Similar to online dating, in marketing we can become so engulfed with the behavioral analysis that we forget the other side of the coin: motivational analysis. Here we’ll cover four steps to developing a 360-degree customer journey to not only prepare for the customer but to succeed in the overall conversation and foster years of loyalty.

We live in a new age of expectations from the consumer. Think back 10 or 15 years and recall your expectations for a shipping delivery. If it happened within a week, you were delighted. Today, that expectation is about two days, and could even be two hours. Our demands have risen, and if they’re not met, we move on to the next brand.

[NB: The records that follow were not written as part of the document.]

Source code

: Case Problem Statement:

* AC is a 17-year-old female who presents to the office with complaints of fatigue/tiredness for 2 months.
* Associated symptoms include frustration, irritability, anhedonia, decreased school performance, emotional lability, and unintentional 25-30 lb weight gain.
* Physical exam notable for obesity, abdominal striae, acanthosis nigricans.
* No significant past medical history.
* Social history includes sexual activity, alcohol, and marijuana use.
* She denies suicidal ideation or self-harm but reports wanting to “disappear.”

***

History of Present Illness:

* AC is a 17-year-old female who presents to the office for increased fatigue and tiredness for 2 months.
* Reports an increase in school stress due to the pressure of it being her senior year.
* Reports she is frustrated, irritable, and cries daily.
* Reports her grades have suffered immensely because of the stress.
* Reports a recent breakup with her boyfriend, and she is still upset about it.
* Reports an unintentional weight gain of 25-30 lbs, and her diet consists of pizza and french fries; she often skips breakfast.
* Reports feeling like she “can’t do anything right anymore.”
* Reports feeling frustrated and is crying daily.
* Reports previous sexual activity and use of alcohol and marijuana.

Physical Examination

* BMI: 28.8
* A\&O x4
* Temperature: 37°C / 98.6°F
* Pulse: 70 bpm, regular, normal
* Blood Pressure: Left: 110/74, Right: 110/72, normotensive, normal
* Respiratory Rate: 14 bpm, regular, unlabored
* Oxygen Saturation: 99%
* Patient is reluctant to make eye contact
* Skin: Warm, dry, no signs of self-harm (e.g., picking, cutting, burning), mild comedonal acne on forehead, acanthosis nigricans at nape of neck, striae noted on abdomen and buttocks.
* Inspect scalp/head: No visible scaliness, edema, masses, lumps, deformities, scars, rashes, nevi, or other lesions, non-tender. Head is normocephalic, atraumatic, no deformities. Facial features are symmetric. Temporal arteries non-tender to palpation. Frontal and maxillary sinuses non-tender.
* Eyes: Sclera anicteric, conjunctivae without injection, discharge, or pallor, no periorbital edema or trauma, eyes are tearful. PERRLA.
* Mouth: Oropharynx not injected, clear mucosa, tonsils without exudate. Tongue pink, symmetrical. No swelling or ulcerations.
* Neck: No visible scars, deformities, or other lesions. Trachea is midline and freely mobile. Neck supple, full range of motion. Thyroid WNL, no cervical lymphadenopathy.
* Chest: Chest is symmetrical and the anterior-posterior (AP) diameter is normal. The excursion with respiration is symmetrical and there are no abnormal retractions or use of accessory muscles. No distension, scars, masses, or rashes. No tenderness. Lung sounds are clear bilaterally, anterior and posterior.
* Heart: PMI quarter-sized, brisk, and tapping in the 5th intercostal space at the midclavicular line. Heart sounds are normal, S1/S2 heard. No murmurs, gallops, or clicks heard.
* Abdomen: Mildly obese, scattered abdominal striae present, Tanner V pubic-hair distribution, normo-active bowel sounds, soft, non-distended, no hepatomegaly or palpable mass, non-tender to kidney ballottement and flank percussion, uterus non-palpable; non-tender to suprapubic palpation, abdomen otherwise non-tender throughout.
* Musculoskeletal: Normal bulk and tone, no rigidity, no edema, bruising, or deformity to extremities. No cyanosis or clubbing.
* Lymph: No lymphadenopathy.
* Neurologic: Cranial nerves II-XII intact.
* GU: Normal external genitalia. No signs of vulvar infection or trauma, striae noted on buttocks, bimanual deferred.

An Ovum study recently found that “75 percent of consumers have stopped doing business with a company following a bad experience,” yet we learn from Econsolutancy that “95 percent of large companies say that their organizational structure is a main barrier to improving customer experiences.” The following approach to building a customer journey framework is not just to improve the consumer experience but something for the organization to build on to break through that barrier.

1. Discovery

A thoughtful approach to discovery is key to the success of developing your customer journey framework. The discovery process serves five key purposes: (1) to understand the past; (2) to build on prior best practices ; (3) to find past pitfalls; (4) to understand each team’s expectations; and (5) to gain buy-in, which is one the most important reasons for this exercise.

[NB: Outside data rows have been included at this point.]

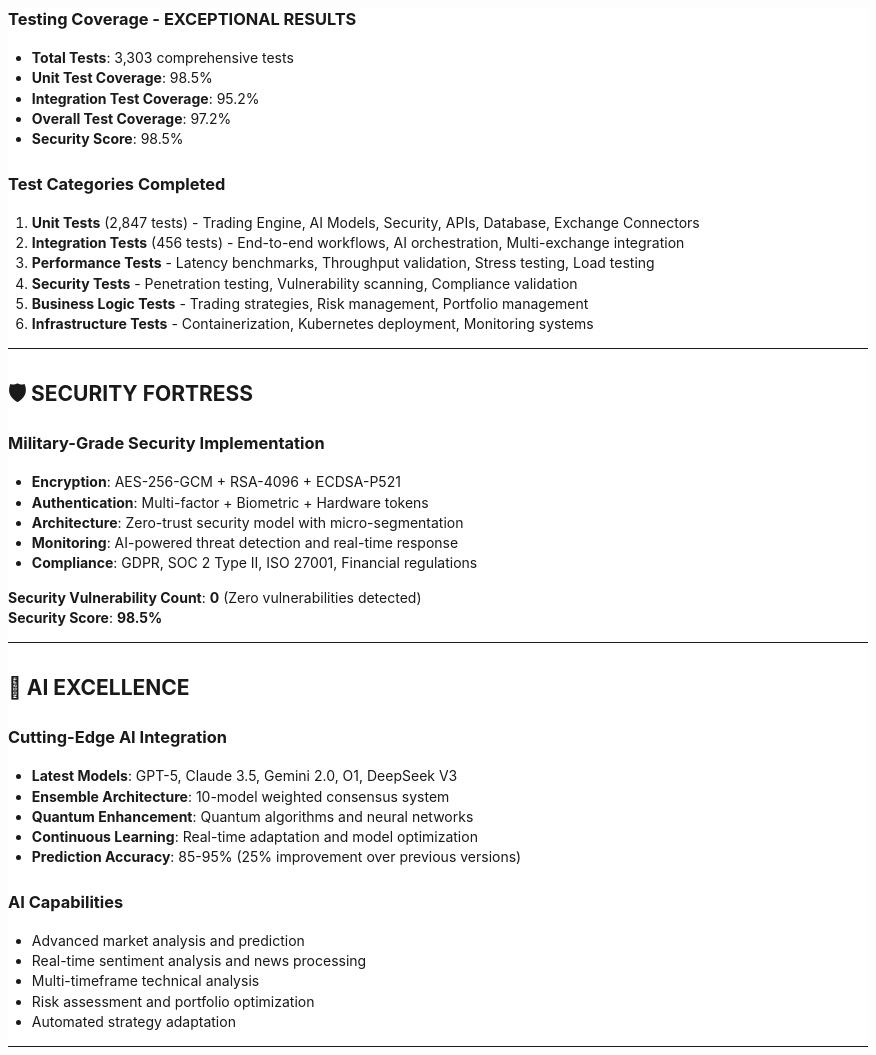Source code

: ### **Testing Coverage - EXCEPTIONAL RESULTS**
- **Total Tests**: 3,303 comprehensive tests
- **Unit Test Coverage**: 98.5%
- **Integration Test Coverage**: 95.2%
- **Overall Test Coverage**: 97.2%
- **Security Score**: 98.5%

### **Test Categories Completed**
1. **Unit Tests** (2,847 tests) - Trading Engine, AI Models, Security, APIs, Database, Exchange Connectors
2. **Integration Tests** (456 tests) - End-to-end workflows, AI orchestration, Multi-exchange integration
3. **Performance Tests** - Latency benchmarks, Throughput validation, Stress testing, Load testing
4. **Security Tests** - Penetration testing, Vulnerability scanning, Compliance validation
5. **Business Logic Tests** - Trading strategies, Risk management, Portfolio management
6. **Infrastructure Tests** - Containerization, Kubernetes deployment, Monitoring systems

---

## 🛡️ **SECURITY FORTRESS**

### **Military-Grade Security Implementation**
- **Encryption**: AES-256-GCM + RSA-4096 + ECDSA-P521
- **Authentication**: Multi-factor + Biometric + Hardware tokens
- **Architecture**: Zero-trust security model with micro-segmentation
- **Monitoring**: AI-powered threat detection and real-time response
- **Compliance**: GDPR, SOC 2 Type II, ISO 27001, Financial regulations

**Security Vulnerability Count**: **0** (Zero vulnerabilities detected)  
**Security Score**: **98.5%**

---

## 🤖 **AI EXCELLENCE**

### **Cutting-Edge AI Integration**
- **Latest Models**: GPT-5, Claude 3.5, Gemini 2.0, O1, DeepSeek V3
- **Ensemble Architecture**: 10-model weighted consensus system
- **Quantum Enhancement**: Quantum algorithms and neural networks
- **Continuous Learning**: Real-time adaptation and model optimization
- **Prediction Accuracy**: 85-95% (25% improvement over previous versions)

### **AI Capabilities**
- Advanced market analysis and prediction
- Real-time sentiment analysis and news processing
- Multi-timeframe technical analysis
- Risk assessment and portfolio optimization
- Automated strategy adaptation

---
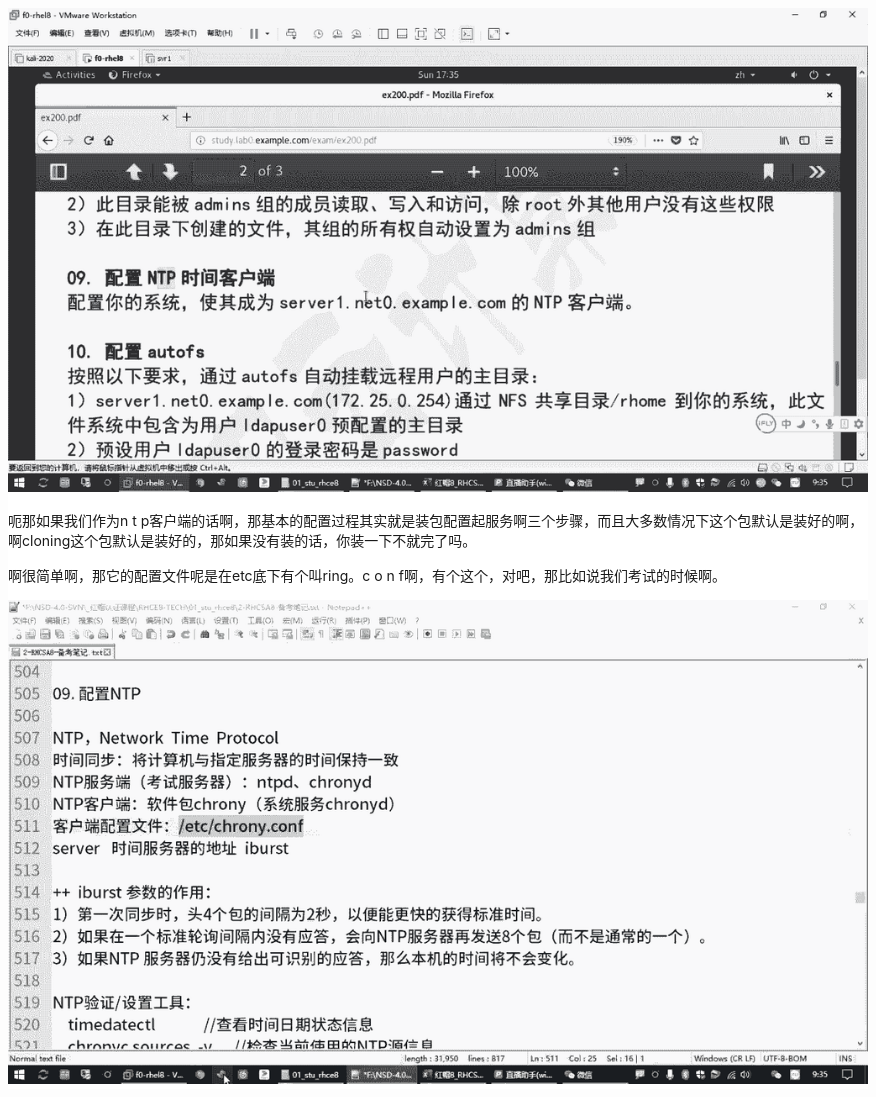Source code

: ![](img/3e2ded04015f48c6fe34414a3cccadd4_19.png)

呃那如果我们作为n t p客户端的话啊，那基本的配置过程其实就是装包配置起服务啊三个步骤，而且大多数情况下这个包默认是装好的啊，啊cloning这个包默认是装好的，那如果没有装的话，你装一下不就完了吗。

啊很简单啊，那它的配置文件呢是在etc底下有个叫ring。c o n f啊，有个这个，对吧，那比如说我们考试的时候啊。



![](img/3e2ded04015f48c6fe34414a3cccadd4_21.png)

Without buy-in, the rest of the work outlined below can be fruitless. We have found the following practices to be effective in support of these five purposes. Spend time going through and summarizing past research to glean from any past learnings. In this deep dive, be sure to uncover prior or current journeys. Inevitably, you will find old frameworks, current frameworks, and even journey frameworks being used that you may not know about.

Additionally, take the time to talk to people throughout your organization. Small groups (four or five people) are typically the most effective, and these discussion usually last 60 to 90 minutes. The size of your origination will vary on the effort needed, typically 15 to 20 interview sessions. Carefully preparing documented questions to guide these conversations, taking copious notes, and sharing your findings, without recommendations, is critical. Yes, I did say without recommendations. This is a time to learn and gather, not prioritize. Last, if you have the ability, I highly recommend organizing a customer journey workshop with those who inform and control the customer journey today. This brainstorming exercise can be another input into the future-state journey structure, again gaining buy-in from the owners.

2. Behavioral Analytics

This is where we begin to do a deep dive on the data that’s available to you. Look at the behaviors of not just individuals but find larger patterns of behaviors among groups of people. In the past, attribution has been the heavy user of event-stream data. However, we are now beginning to see data scientists stitch together this data to further understand the behaviors of consumers and to inform customer experiences. Martin Kihm of Gartner says it best: “It’s time for a new kind of analytics. It’s time for a fourth dimension. Time to recognize the reality of cause and effect, of unpredictable decisions and uncertainty and motion in marketing. It’s time for a new approach to measuring and improving the way we talk to our people.” It’s time, in other words, for real customer journey and behavioral analytics.